In practice, LangBot natively supports MCP — users can configure MCP servers directly in LangBot without writing plugins. LangBot’s Tool component is for scenarios requiring access to LangBot’s internal context.
Design Decisions Explained
Why process isolation instead of threads/coroutines?
- Plugin code quality is unpredictable; a segfault shouldn’t crash the entire service
- Dependency isolation: different plugins may depend on different versions of the same library
- Resource control: you can set per-plugin process resource limits
Why JSON instead of Protobuf/MessagePack?
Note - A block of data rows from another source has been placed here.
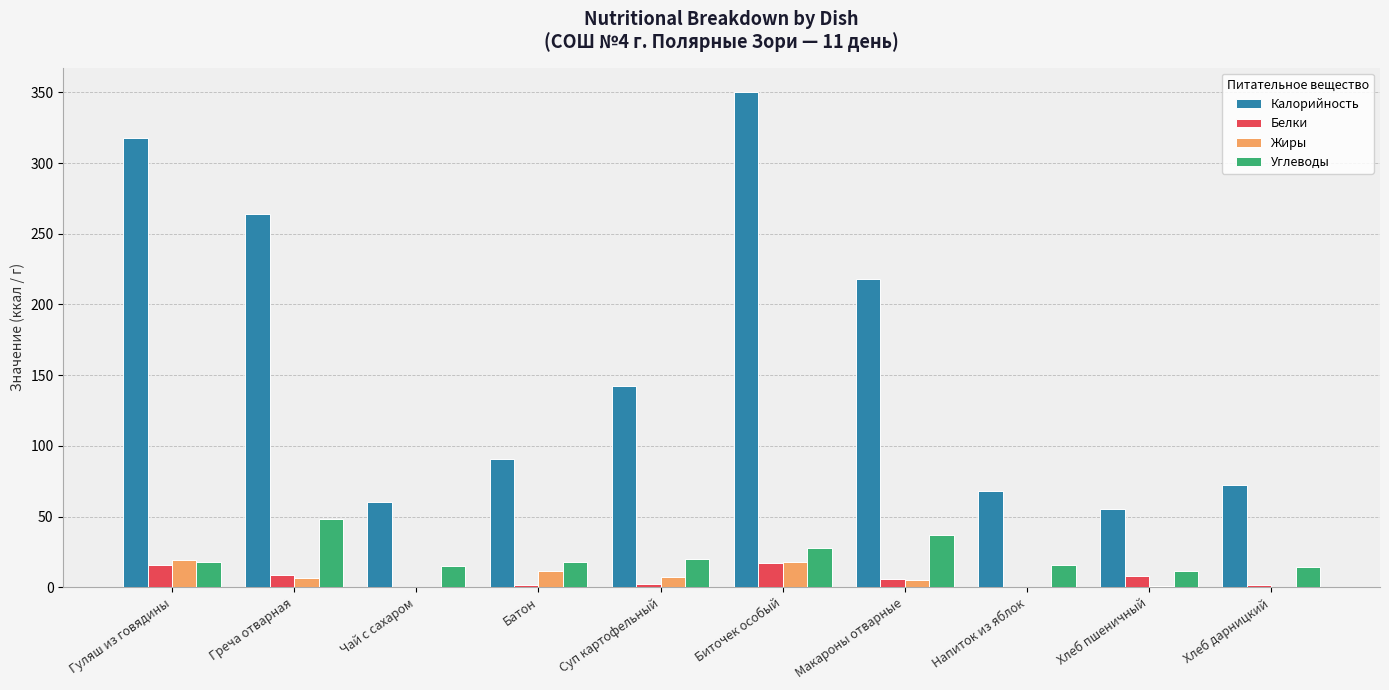

The Калорийность series shows 264.0 at Греча отварная. True or false?

True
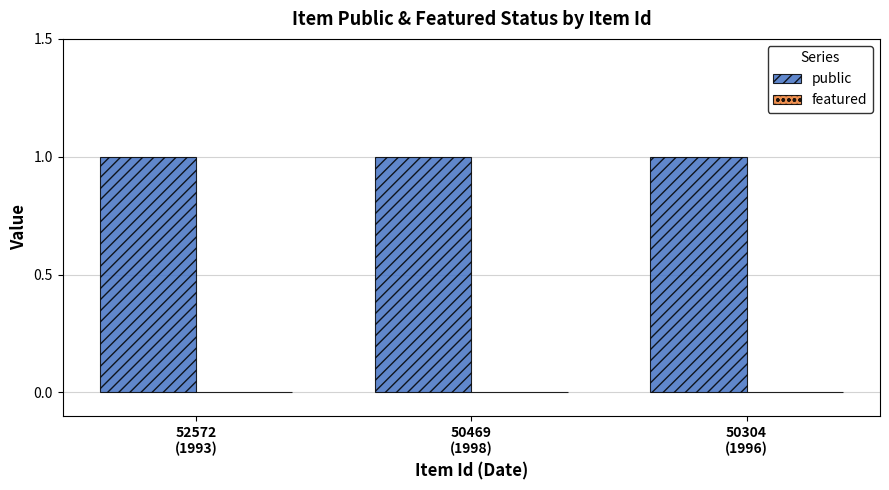

Where is public nearest to the value 1?

52572
(1993)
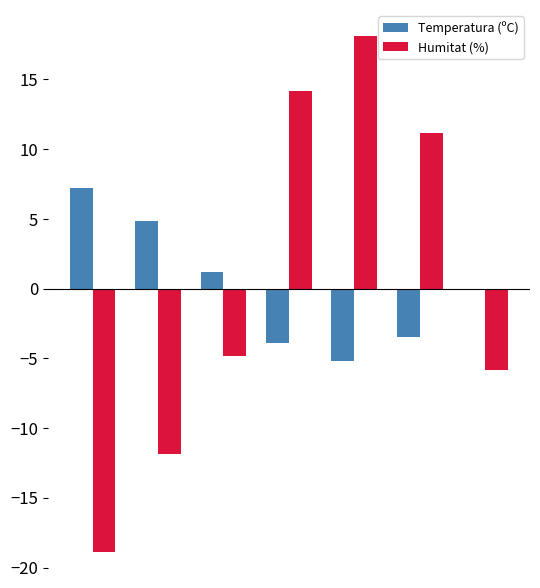

What is the maximum value for Humitat (%)?

18.1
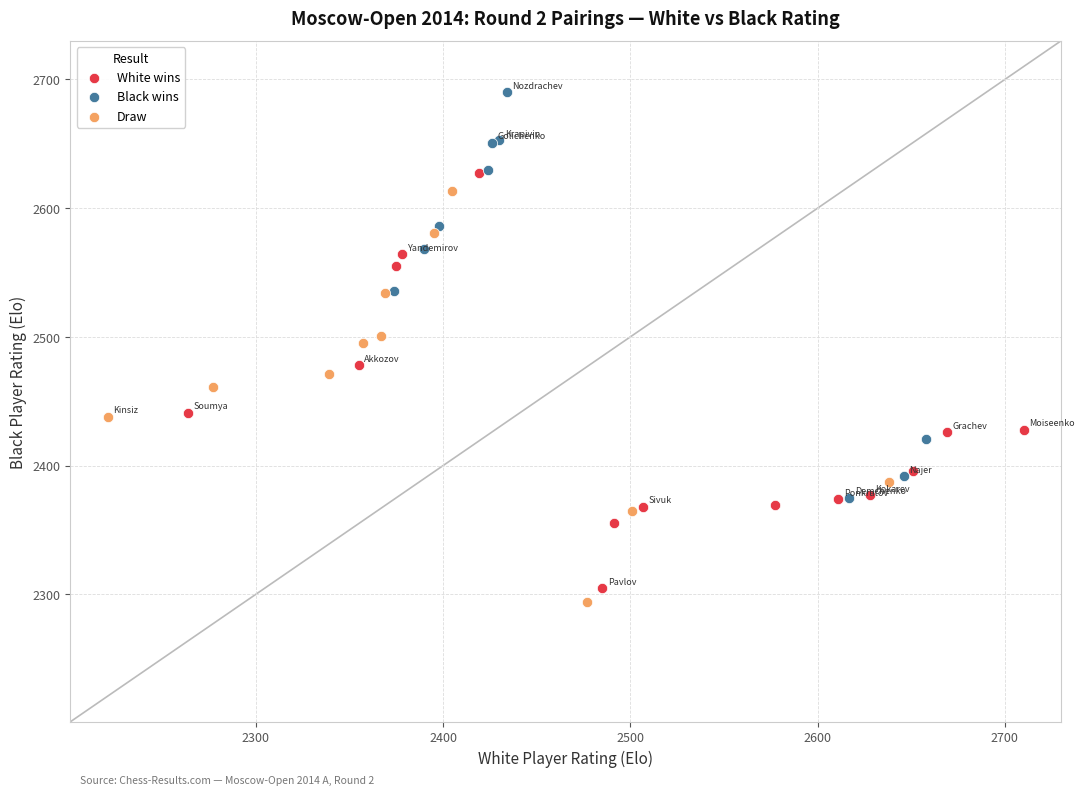

Which series reaches the maximum Y coordinate?

Black wins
- Debug-friendly: developers can directly read communication logs
- Natively supported in Python, no extra dependencies
- The performance bottleneck isn’t serialization (plugin call frequency is far below database queries)
Why stdio over WebSocket by default?
- stdio requires no network stack — lower latency
- Simpler process lifecycle management (child processes auto-cleanup when parent exits)
- WebSocket is only used where stdio isn’t supported (Docker, Windows)
Conclusion
LangBot’s plugin system is a production-grade, process-isolated, event-driven component framework for extensibility.
Its core design principles:
- Safety first: Process isolation ensures plugins can’t destabilize the main service
- Deployment flexibility: Dual stdio/WebSocket modes adapt to all environments
- Developer-friendly: Complete SDK, CLI, and debug support
- Component-based: Four component types cover the major extension needs
If you’re interested in developing LangBot plugins, start with the plugin development docs, or browse existing plugins on the marketplace for inspiration.